カリフォルニア大学デービス校の Fiehn 博士のチームは、最先端の質量分析計と最新鋭のガスおよび液体クロマトグラフィーシステムなどアジレント製品を組み合わせて使用し、答えを見つけています。 |
「私達のラボは、代謝を包括的な尺度で解明することに取り組んでいます。インフォマティックスツールを開発し、新しい分離方法と質量分析法を応用して生物系内で何が起こっているかを大局的に理解します。最終目標は 2 つあります」 と Fiehn 博士は述べます。1 つは自然のメカニズムを理解することです。
もう 1 つは、その知識を初期診断テストに反映させ、人のさまざまな疾患を診断することです。
「アジレント装置をはじめ、GC/MS および LC/MS システムなどの質量分析計は感度が非常に向上しています。生化学の研究に応用できるような兆候を捉えることができるため、今後 2 年間または 2 か月以内に誰が心臓発作を起こすかといった予測が可能になるでしょう」
Fiehn 氏は、自分達の研究がいつの日か早期診断および精度の高い診断につながるものと考えています。
可能な限り多くの質量スペクトルデータを収集し、科学界が利用できるデータベースに入力することによって基盤作りをしています。このデータベースは、政府資金による研究では無料、Fiehn-Agilent GC/MS ライブラリのような企業資金による研究では有料で利用されることになります。

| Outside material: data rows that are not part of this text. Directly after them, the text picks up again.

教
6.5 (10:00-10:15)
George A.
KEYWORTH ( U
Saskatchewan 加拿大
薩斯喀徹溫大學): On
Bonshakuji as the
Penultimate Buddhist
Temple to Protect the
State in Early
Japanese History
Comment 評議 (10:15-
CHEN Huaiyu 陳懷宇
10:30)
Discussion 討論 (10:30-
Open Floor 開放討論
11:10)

「研究を成功させるための唯一の方法は、血漿などのサンプル中に見つかるあらゆるものの複雑さを理解することです。バイオマーカは 1 つだけではありません。ある種類の癌を明確に示す 1 つの分子はありません。むしろ、重要になるのはパターンであり、パターン認識が要求されます」 |
「昨年、私達は LipidBlast を発行しました。これは、複合脂質と中性脂肪の 200,000 個の質量スペクトルのデータベースで、29 種類の脂質クラスを表します」 と述べています。

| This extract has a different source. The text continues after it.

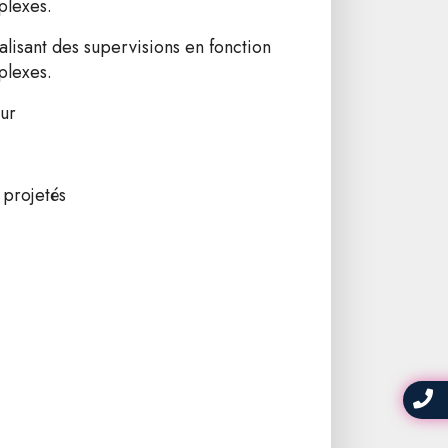
plexes.
alisant des supervisions en fonction
plexes.
eur
 projetés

しかし、Fiehn 博士は、これは単にスタートでにすぎない、と言います。
「一次代謝があります。これは、多数の種で共通して見られる糖、アミノ酸、ヒドロキシ酸などです。小分子の実際の多様性は、過多のテルペノイド、脂質、フラボノイド、フェノール誘導型化合物に由来し、あまりにも大量で多様です。そのため、どのラボも、どのライブラリも、すべてを網羅することはできていません」
「そのために、スペクトルを予測する必要があります。本当に自然を理解しようとするならば、質量スペクトルの予測を可能にしなくてはなりません。それは、私達が科学界全体を巻き込んで始めた数年がかりの取り組みです。アジレントをはじめとする企業が私達の取り組みをサポートしてくれていることに感謝しています」
この予測のために、科学者は既存のデータと物理学の第一原理を利用します。
「特定の分子がどのように断片化するかが分かると、化学的骨格をコンピュータで作成できます。このアシル鎖のかわりにより長いアシル鎖があること、この分子ではなくこの分子のメチル化変異体があることを考えてみましょう。認識できるイオンおよび存在度の観点から、それが質量スペクトルにどのような影響をおよぼすでしょうか。既知の化合物の質量スペクトルを多く持っていればいるほど、このモデル構築はより適切なものになります」 と、Fiehn 博士は語っています。